Финансист продолжал молчать, нервно треща мокрыми холодными пальцами.
— Лады. Тада предъявлю тебе по полной форме. — Авторитет, перестав скрывать холодную злобу за фасадом дурашливой участливости, поднялся с места и обжигающим ударом раскрытой ладони снес Гулькенхренста с табурета. — Женщина! Выйди.
Сквозь расплывающиеся в глазах слезы финансист отметил как что-то мелькнуло, и быстрый шелест юбок частично прорвался сквозь звон в ушах. Пытаясь изменить неудачную позу, в которой оказалось тело после короткого полета, финансист приподнялся, но неведомая сила тут же выбила из груди остатки воздуха.

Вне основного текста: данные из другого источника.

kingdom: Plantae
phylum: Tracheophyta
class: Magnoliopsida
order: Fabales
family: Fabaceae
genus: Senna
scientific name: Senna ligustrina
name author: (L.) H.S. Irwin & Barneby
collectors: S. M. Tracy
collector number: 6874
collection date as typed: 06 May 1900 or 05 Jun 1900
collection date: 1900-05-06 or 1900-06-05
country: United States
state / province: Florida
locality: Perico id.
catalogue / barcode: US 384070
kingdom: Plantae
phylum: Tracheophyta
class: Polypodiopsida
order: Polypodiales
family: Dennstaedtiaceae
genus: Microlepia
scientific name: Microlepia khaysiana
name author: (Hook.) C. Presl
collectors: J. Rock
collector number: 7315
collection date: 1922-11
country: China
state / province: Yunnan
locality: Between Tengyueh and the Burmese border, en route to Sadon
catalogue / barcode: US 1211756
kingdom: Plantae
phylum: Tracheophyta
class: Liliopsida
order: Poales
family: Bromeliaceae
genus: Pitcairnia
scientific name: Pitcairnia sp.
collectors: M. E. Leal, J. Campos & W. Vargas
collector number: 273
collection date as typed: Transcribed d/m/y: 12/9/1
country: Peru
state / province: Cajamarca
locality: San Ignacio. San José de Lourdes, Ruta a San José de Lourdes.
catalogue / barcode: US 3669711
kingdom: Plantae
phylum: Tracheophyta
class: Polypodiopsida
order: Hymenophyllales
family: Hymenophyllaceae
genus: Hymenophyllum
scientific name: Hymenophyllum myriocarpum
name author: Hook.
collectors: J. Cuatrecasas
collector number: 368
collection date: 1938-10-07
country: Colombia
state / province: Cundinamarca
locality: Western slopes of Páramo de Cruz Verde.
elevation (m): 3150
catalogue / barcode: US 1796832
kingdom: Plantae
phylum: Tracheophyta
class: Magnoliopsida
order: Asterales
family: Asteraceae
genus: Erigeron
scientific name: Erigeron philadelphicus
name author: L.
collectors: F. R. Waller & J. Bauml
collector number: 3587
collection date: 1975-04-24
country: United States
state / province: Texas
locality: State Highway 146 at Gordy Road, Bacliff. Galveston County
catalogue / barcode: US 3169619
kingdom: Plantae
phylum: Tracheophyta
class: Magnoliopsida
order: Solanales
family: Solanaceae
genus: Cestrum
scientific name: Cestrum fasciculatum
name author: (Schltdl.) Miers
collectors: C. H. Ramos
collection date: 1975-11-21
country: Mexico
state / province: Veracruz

Не успел финансист вздохнуть, как следующий удар наполнил непереносимо режущей болью область печени, потом обожгло голень, почки словно насадили на шампур, снова грудь — в том самом неуместно чувствительном пятачке, богатом мягонькими хрящами, потом… Потом все слилось в широкополосный канал, сказочно щедрый на входящий болевой трафик. Длилось это вечность, или даже две. К концу второй финансист ощутил, что новые порции ощущений вроде бы перестали поступать. С трудом приоткрыв глаза, Гулькенхренст обнаружил перед собой склонившегося к нему авторитета. Авторитет снова сочувственно улыбнулся, и по-отечески продолжил укорять оступившегося:
— Как же так, ты, Schwuchtel? Своего авторитета, а? Старого, уважаемого тойфеля, а? Старый занял вшивый полтинник, а ты? Ты какого рожна процент ему выставил штрафной, да еще по эффективной ставке считал, а, Mistkerl? И зачем ты процентную часть дебиторки кажын день капитализировал? Ты понимаешь, в кого ты себя чуть не образовал такими движениями, а, Пауль? — патетически воздев глаза горе, возопил фюрст, возвращаясь в кресло.
Усевшись и раскурив трубку, авторитет раздумчиво выпустил клуб дыма и сам же ответил на свой вопрос, глядя на финансиста с глубоким разочарованием:
— В
Догадавшись, что экзекуция… не будем загадывать, и используем термин «пока» — прервалась, финансист перестал скулить, собрался в кучу и отделил зерна от плевел. Зерен оказалось два: дающее тень надежды «чуть не» и конфирмующее «можно». Безуспешно подавляя рвущиеся наружу рыдания, финансист подполз к ногам авторитета и осторожно приобнял начальственный сапог:
— Чем… ой, как польно… Чем м-могу заг-гладить, м-майн фю-ю-у-у-урст?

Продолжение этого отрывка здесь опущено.